A dog owner can be held liable for failing to stop an attack in progress, irrespective of whether he can be held liable under the one bite rule or any other legal theory.
Liability for failure to stop an attack is based on Restatement (Second) of Torts, section 518, comment (j) (1977), as set forth in Bushnell v. Mott, 254 SW 3d 451 (Tex. Supreme Ct., 2008):
Bushnell alleged that Mott was negligent not only in failing to keep her dogs restrained, but in failing to do anything to stop the attack after it had started. As a comment to the Restatement recognizes, the owner of a non-vicious dog is generally not liable for the former, but can be liable for the latter:
[A]lthough the possessor or harborer of a dog or cat is privileged to allow it to run at large and therefore is not required to exercise care to keep it under constant control, he is liable if he sees 453*453 his dog or cat about to attack a human being . . . and does not exercise reasonable care to prevent it from doing so.
See RESTATEMENT (SECOND) OF TORTS § 518 cmt. j (1977).

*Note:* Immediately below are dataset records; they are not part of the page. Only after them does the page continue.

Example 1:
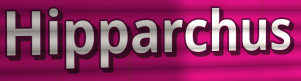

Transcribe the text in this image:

Hipparchus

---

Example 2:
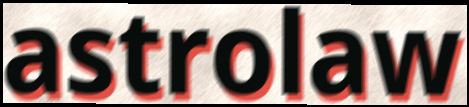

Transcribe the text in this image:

astrolaw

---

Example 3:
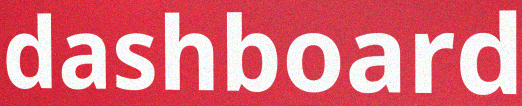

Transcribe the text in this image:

dashboard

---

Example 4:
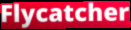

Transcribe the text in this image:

Flycatcher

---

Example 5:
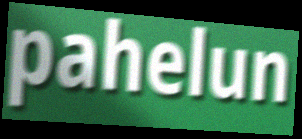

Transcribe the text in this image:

pahelunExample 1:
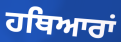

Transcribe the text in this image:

ਹਥਿਆਰਾਂ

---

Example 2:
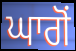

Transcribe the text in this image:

ਘਾਗੋਂ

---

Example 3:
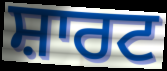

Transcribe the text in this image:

ਸ਼ਾਰਟ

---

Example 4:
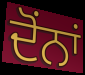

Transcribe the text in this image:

ਦੋਂਨਾਂ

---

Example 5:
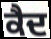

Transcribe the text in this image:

ਕੈਦ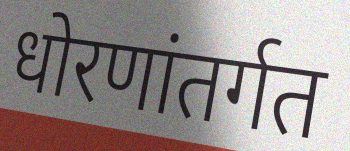
धोरणांतर्गत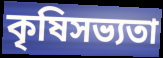
কৃষিসভ্যতা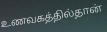
உணவகத்தில்தான்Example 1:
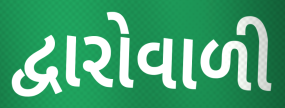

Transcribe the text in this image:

દ્વારોવાળી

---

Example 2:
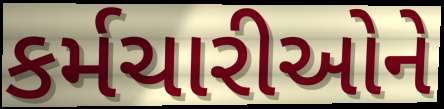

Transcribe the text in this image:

કર્મચારીઓને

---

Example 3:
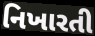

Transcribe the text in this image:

નિખારતી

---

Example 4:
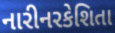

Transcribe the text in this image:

નારીનરકેશિતા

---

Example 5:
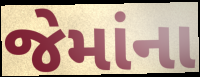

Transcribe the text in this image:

જેમાંના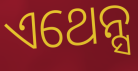
ଏଥେନ୍ସ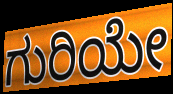
ಗುರಿಯೇ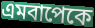
এমবাপেকে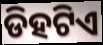
ଡିହଟିଏ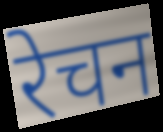
रेचनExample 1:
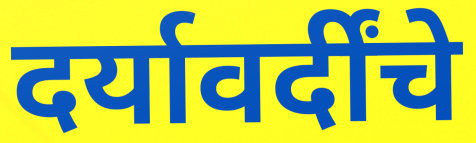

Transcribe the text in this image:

दर्यावर्दींचे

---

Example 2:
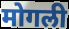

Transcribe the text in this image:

मोगली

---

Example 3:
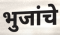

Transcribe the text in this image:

भुजांचे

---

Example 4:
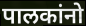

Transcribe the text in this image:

पालकांनो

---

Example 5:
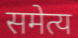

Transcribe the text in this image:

समेत्य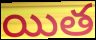
యిత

If we consider only Bushnell’s original affidavit, Bushnell testified that while she was being bitten, she “never once heard [Mott] scold the dogs.” Even if Mott did not know her dogs had dangerous propensities, Bushnell’s original affidavit indicating that Mott did nothing to prevent her dogs from continuing to attack Mott raises a material fact issue concerning whether Mott failed to exercise ordinary care over her dogs once the attack began.

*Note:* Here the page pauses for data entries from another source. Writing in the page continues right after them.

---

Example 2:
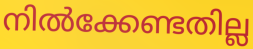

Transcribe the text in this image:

നിൽക്കേണ്ടതില്ല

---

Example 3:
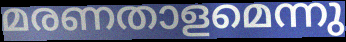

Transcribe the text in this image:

മരണതാളമെന്നു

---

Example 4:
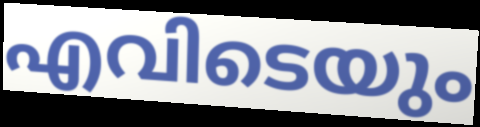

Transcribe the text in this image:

എവിടെയും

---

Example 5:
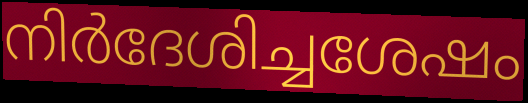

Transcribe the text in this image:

നിർദേശിച്ചശേഷം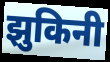
झुकिनीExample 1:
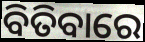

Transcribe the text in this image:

ବିତିବାରେ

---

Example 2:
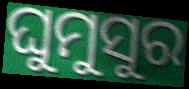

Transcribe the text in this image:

ଘୁମୁସୁର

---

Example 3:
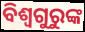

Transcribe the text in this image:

ବିଶ୍ୱଗୁରୁଙ୍କ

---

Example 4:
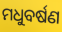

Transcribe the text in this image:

ମଧୁବର୍ଷଣ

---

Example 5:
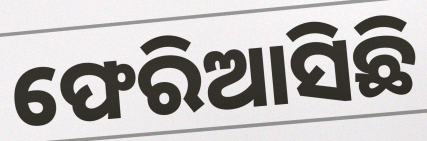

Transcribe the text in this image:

ଫେରିଆସିଛି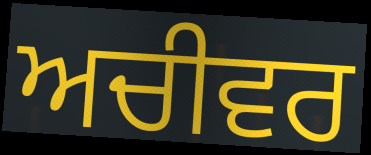
ਅਚੀਵਰ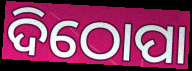
ଦିଠୋପାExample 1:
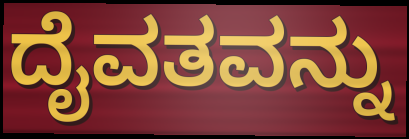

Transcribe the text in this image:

ದೈವತವನ್ನು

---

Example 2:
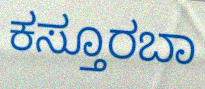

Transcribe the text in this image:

ಕಸ್ತೂರಬಾ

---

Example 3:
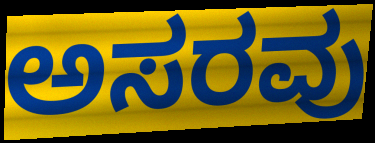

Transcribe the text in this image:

ಅಸರವು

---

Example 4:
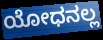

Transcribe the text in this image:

ಯೋಧನಲ್ಲ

Failing to stop an attack in progress also can be used against the defendant at trial to increase civil and/or criminal liability. In the Diane Whipple case (People v. Knoller), defendant Marjorie Knoller was convicted of second degree murder upon proof that included (among other things) that she was present throughout the entire time that her Presa Canario dog was mauling the victim to death. See The Diane Whipple Case.